Des stratégies à long terme qui amèneront nécessairement les salariés à repenser leurs modes de déplacement, en raccourcissant les temps de trajet et en favorisant une mobilité plus en adéquation avec leurs nouveaux modes de vie.

  • Une crise qui va réveiller la conscience écologique

Il va y avoir de nouvelles attentes : les gens vont avoir peur des transports publics, donc utiliser davantage le vélo, la marche et la voiture, prédit Jean Viard.
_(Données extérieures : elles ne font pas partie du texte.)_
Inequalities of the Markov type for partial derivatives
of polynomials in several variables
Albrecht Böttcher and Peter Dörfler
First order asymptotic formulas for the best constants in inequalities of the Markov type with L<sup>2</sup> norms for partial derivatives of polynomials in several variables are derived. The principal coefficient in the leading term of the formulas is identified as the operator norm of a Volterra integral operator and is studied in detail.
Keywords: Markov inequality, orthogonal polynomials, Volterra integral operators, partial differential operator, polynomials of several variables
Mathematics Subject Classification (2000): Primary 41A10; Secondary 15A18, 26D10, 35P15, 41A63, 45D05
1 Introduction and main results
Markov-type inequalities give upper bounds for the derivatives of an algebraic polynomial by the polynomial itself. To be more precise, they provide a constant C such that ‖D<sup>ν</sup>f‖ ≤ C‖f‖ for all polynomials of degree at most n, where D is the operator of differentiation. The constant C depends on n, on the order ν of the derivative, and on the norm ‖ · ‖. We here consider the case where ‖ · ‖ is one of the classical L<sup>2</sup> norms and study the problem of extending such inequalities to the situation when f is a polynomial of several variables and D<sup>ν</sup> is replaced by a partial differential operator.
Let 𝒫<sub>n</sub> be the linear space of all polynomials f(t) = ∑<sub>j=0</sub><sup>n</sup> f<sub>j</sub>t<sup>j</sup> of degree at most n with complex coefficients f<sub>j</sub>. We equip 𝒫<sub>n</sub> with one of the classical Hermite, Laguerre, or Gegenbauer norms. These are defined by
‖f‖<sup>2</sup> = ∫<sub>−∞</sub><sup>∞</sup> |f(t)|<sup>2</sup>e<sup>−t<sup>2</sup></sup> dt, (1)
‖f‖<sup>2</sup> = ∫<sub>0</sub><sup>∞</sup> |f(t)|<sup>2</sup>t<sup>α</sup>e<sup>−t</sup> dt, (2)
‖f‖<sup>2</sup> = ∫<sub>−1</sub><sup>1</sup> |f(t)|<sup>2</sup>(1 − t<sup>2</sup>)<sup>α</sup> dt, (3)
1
Selon le sociologue, repenser le temps en favorisant le télétravail permettra ensuite de repenser l'espace : les mobilités douces seront encouragées, les pistes cyclables et les trottoirs seront élargis, des relais voiture-vélo en périphérie des villes permettront à ceux qui viennent de plus loin de faire les derniers kilomètres à vélo... Une réduction des déplacements qui favoriserait une relance économique plus verte, autre préoccupation majeure de cette crise.

Il va y avoir de nouvelles attentes : les gens vont avoir peur des transports en commun, donc on va utiliser davantage le vélo, la marche et la voiture, estime Jean Viard.

Car c'est aussi l'une des grandes leçons de cette période de confinement : partout, les taux de pollution baissent, les animaux reviennent dans des zones qu'ils avaient désertées et les gens prennent chaque jour davantage conscience de leur impact sur la nature. "Avec l'avènement du confinement, notre rapport à la nature est en train de changer, explique le naturaliste Grégoire Loïs dans une récente interview sur Enlarge Your Paris. 

Ces longues journées, exemptes de temps de trajet et d'interactions sociales, favorisent la contemplation. Mais dehors, c'est le printemps, c'est-à-dire la ruée et l'effervescence de la reproduction sous forme de graines, de larves, d'œufs. Un spectacle permanent ! En temps normal, il est difficile d'y prêter attention. "Cette situation inédite conduit à resserrer les liens qui nous unissent à la nature, particulièrement distendus dans nos sociétés, ajoute-t-il. Un argument supplémentaire pour accélérer la migration des citadins vers la campagne, revaloriser le télétravail et repenser nos modes de déplacement ? L'avenir nous le dira.